William Blake was onto the struggle to gain this perspective as well. He called it the “wars of love”, which are not primarily fought with others but when we battle with ourselves. These conflicts embrace “Self-Annihilating”, which for Blake, living before Freud, did not refer to routing the ego, but rather eroding the desire to control others, limit ourselves and possess life. Wars of love are a mental fight from which he will not cease, to cite his well-known phrase.
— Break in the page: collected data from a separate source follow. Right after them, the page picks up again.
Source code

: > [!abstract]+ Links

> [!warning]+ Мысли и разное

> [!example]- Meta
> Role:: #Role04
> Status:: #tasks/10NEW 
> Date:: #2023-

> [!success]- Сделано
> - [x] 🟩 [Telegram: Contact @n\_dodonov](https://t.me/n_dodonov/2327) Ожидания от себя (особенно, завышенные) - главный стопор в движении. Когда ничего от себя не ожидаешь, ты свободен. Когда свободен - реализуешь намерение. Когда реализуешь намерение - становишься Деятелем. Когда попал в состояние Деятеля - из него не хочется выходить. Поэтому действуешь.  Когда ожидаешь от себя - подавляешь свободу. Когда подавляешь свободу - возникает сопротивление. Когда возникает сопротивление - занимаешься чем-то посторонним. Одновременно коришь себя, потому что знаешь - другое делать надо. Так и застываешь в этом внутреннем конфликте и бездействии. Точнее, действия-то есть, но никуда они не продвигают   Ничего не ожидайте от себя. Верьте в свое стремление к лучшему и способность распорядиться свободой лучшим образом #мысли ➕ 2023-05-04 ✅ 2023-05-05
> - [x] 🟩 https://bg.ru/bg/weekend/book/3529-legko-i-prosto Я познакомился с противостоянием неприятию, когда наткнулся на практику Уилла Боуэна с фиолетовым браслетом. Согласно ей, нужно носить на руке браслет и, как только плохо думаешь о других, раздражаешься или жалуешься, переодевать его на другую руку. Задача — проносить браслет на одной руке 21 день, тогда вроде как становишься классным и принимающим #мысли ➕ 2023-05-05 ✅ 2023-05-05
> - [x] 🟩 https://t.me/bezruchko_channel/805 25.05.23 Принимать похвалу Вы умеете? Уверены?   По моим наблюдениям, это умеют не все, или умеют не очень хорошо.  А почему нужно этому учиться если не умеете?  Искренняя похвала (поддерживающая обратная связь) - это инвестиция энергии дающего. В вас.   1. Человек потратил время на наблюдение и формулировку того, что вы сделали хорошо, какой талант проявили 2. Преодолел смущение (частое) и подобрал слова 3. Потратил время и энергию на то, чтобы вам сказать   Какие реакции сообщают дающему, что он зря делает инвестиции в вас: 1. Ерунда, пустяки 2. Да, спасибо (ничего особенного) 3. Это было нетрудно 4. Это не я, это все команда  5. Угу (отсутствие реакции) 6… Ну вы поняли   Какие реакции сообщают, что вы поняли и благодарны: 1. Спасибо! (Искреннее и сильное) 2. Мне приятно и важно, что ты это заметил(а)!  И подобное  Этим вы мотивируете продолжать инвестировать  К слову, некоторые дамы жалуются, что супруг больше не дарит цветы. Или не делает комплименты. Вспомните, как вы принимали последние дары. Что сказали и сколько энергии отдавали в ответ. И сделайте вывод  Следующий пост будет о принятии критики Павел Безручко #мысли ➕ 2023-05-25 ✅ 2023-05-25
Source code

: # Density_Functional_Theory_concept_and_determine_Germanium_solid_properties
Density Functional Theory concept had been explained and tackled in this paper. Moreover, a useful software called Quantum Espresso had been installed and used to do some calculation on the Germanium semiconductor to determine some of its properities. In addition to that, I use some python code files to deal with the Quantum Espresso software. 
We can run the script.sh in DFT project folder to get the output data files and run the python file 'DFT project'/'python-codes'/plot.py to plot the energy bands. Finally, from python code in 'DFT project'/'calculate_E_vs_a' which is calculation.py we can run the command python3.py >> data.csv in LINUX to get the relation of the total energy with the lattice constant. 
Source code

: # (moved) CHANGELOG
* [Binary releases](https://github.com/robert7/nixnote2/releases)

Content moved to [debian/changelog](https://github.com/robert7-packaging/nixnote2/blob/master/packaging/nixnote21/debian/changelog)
The experience can feel unwanted, ruthless, ferocious. In his epic poem, Jerusalem, he describes Albion embarking on wars of love by throwing himself voluntarily into Los’ fiery furnaces. But the heat is the judgement born of love, not condemnation. The result is an individual who understands the wisdom of Blake’s quatrain:

He who binds to himself a joy
Does the winged life destroy;
But he who kisses the joy as It flies
Lives in eternity’s sunrise.

The sceptic may say that eternity’s sunrise is all very well, but what about justice, truth, rights? An answer is to engage the cultural and spiritual simultaneously.

The cultural is the issue at hand, with all its urgency and heat. The spiritual is the developing awareness that all identifications with this or that sense of self, whilst necessary in one way are, in another, constraints. They risk cutting us off from a remarkable characteristic of human awareness: it can transcend itself. It can observe what’s happening whilst it’s happening, and realise that position as itself a state of mind. It reveals what the wisdom traditions call the dance, the emptiness, the divine.

This awareness is not just an optional extra. I think it’s what truly great civil rights leaders possessed, enabling them to become more than just one side of the struggle, as catalysts for real transformation.

What is often forgotten today is that human beings can be ever more richly resourced by the unexpected wellsprings to which the wars of love and the androgynous mind lead us. They reveal a part of us that is more than ourselves and more than this world, though also, at once, our transcendent home and the fullest source of our identity.